Work task
Scan the data below and state the number of lines that include the word "Image", adding no comment.

Spatial grounding data:
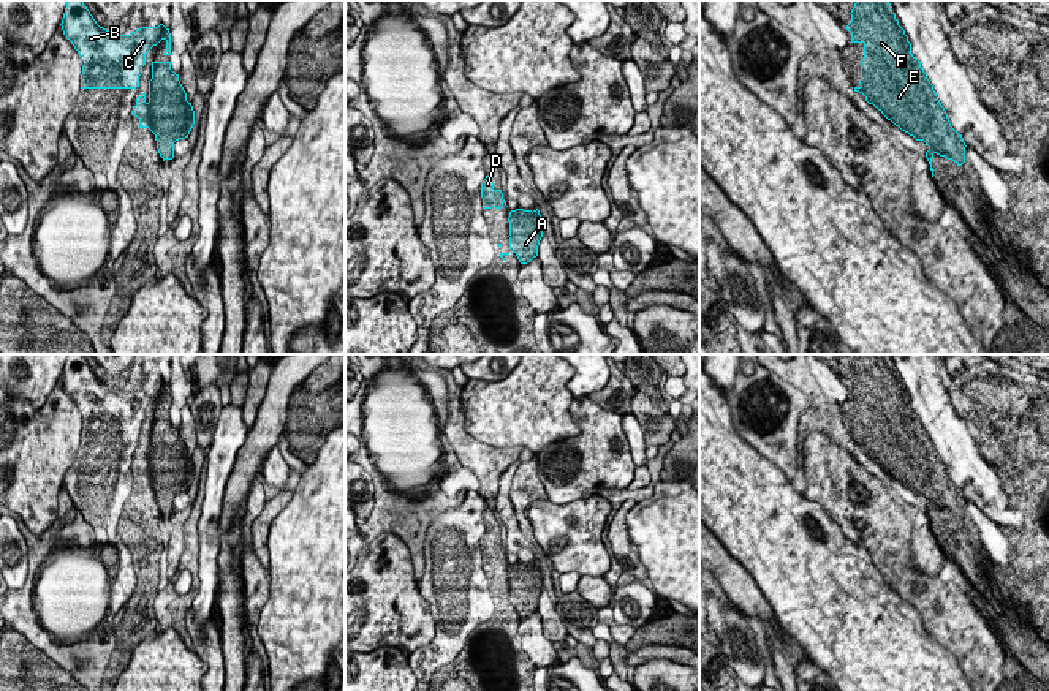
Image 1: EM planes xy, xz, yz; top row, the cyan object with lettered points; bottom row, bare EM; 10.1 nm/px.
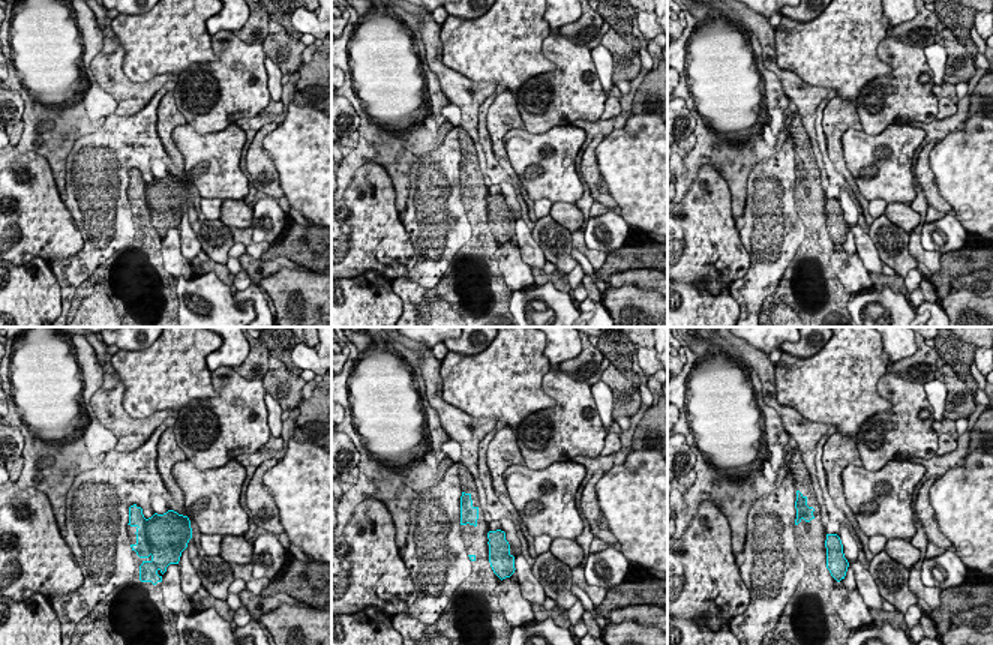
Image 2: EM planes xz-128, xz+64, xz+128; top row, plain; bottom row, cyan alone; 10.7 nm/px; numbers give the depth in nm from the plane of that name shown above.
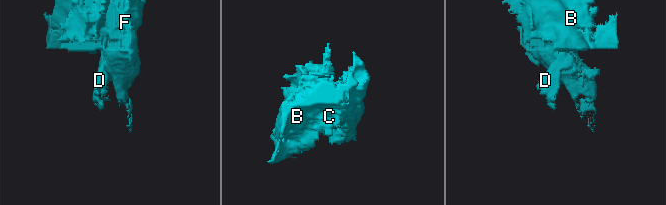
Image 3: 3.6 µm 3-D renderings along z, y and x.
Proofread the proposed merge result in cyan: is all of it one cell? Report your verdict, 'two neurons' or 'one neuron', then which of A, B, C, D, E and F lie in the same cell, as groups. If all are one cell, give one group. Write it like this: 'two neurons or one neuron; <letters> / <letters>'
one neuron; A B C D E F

Task answer
3